**本文抜粋**

^^^^^^^^^^^^^^^^

はじめての テント泊登山

初めてのテント泊登山レポート

南アルプス 広河原~北岳 2泊3日

文=神田めぐみ / 写真=高橋郁子

日本で2番目の標高を誇る北岳は、登山者が憧れる山のひとつ。
それぞれのバックパックに共同装備をつめて、憧れの山頂をめざす

甲府駅からバスに揺られること2時間。今回の山行の出発点となる広河原に到着した。天気は晴れ。メンバーは私を含めて男性2人と女性2人の4人だ。共同装備は皆で分担、男性2名はテント、女性2人は食材を担ぐ。
同じバスに乗ってきた登山者がそれぞれのペースで出発していくなか、私たの今回の計画はは2泊3日で広河原~北岳間をピストンする、のんびり山行。1日目の計画は白根御池小屋までの行程となっている。
白根御池までの急登を木の根をまたぎながら、ゆっくりと歩を進める。空は気持ちよく晴れているが、樹林帯なので日陰が続く。体力の消耗も思ったより少なくて、足取りは軽い。

午後3時半ごろに白根御池へ到着。テントを張り、夕食の支度にかかろうとすると、食事担当の池田さんが申し訳なさそうに口を開いた。
「生米からご飯を炊くのは、山では初めてです。失敗したらごめんなさい・・・」
連休前だったせいか、都心の登山用具店ではアルファ米の白米が軒並み品切れで、赤飯しか手に入らなかったそう。赤飯は2日目に回して、今日はガスストーブで炊いたご飯とカレーで夕飯だ。ご飯の炊き方をメモした紙とにらめっこしつつ、4人であーだこーだ言いながら米が入った鍋を火にかける。結果は大成功! おこげの取り合いまでして楽しい夕食を終え、それぞれの寝袋に入った。

2日目、晴天。 憧れの"2番目"に立つ!

2日目も晴天。まぶしい朝の光とともに、草すべりを登っていく。長く苦しい急登が終わると、楽しい稜線歩きが待っていた。稜線に出てから30分ほどで北岳肩ノ小屋に着く。
背後に北岳を従えて建つ小屋からは、アルプスの山々が連なる大パノラマを望める。小屋の屋根の上では、小屋番さんが布団を干している。なんとも青空が似合う風景だ。誰かが「コーラ飲みたいな」と言うと、「俺も!」「私も!」と"炭酸飲みたい欲"が伝染し、結局全員がコーラやサイダーを買っていた。このロケーションに炭酸飲料。夏山はこうでなくちゃ!

肩ノ小屋から北岳山頂へは稜線をさらに1時間弱歩く。標高3193m、日本で2番目に高い山頂には少しガスがかかってきた。北岳から、雲のなかで見え隠れしている富士山を眺めた。標高だけがすべてではないが、高い場所に立つと優越感を得られるから不思議だ。

^^^^^^^^^^^^^^^^

**提供情報**
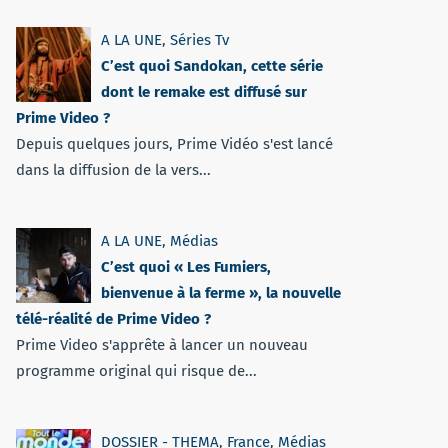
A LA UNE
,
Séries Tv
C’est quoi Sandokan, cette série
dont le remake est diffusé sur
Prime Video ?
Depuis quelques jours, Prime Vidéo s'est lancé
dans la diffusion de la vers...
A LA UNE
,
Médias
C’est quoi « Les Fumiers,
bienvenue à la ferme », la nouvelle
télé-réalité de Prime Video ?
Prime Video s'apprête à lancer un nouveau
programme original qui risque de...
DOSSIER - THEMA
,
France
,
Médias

^^^^^^^^^^^^^^^^

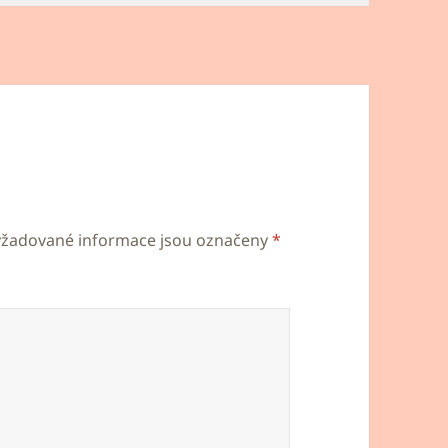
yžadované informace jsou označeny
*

^^^^^^^^^^^^^^^^

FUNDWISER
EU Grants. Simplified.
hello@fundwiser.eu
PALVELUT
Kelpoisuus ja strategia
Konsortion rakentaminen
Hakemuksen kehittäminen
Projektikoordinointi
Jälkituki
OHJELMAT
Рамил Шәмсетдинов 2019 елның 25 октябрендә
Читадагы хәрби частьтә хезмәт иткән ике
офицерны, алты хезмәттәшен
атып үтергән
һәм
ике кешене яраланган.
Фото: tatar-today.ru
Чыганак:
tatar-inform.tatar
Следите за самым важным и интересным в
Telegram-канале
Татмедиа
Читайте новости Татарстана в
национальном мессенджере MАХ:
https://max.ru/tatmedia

^^^^^^^^^^^^^^^^

**作業指示**
(a)〜(c)の文が本文の内容と合っているかを、それぞれ「はい」か「いいえ」で答えなさい。あわせて、判断の決め手となる本文の語句をそのまま引用しなさい。
(a) 1日目の行程は白根御池小屋までだった。
(b) 男性2人が食材を担いだ。
(c) 1日目の夕食は赤飯だった。
提供情報の項目は、本文の内容とは関係がありません。

**解答**
(a) はい。「1日目の計画は白根御池小屋までの行程となっている。」
(b) いいえ。「男性2名はテント、女性2人は食材を担ぐ。」
(c) いいえ。「赤飯は2日目に回して、今日はガスストーブで炊いたご飯とカレーで夕飯だ。」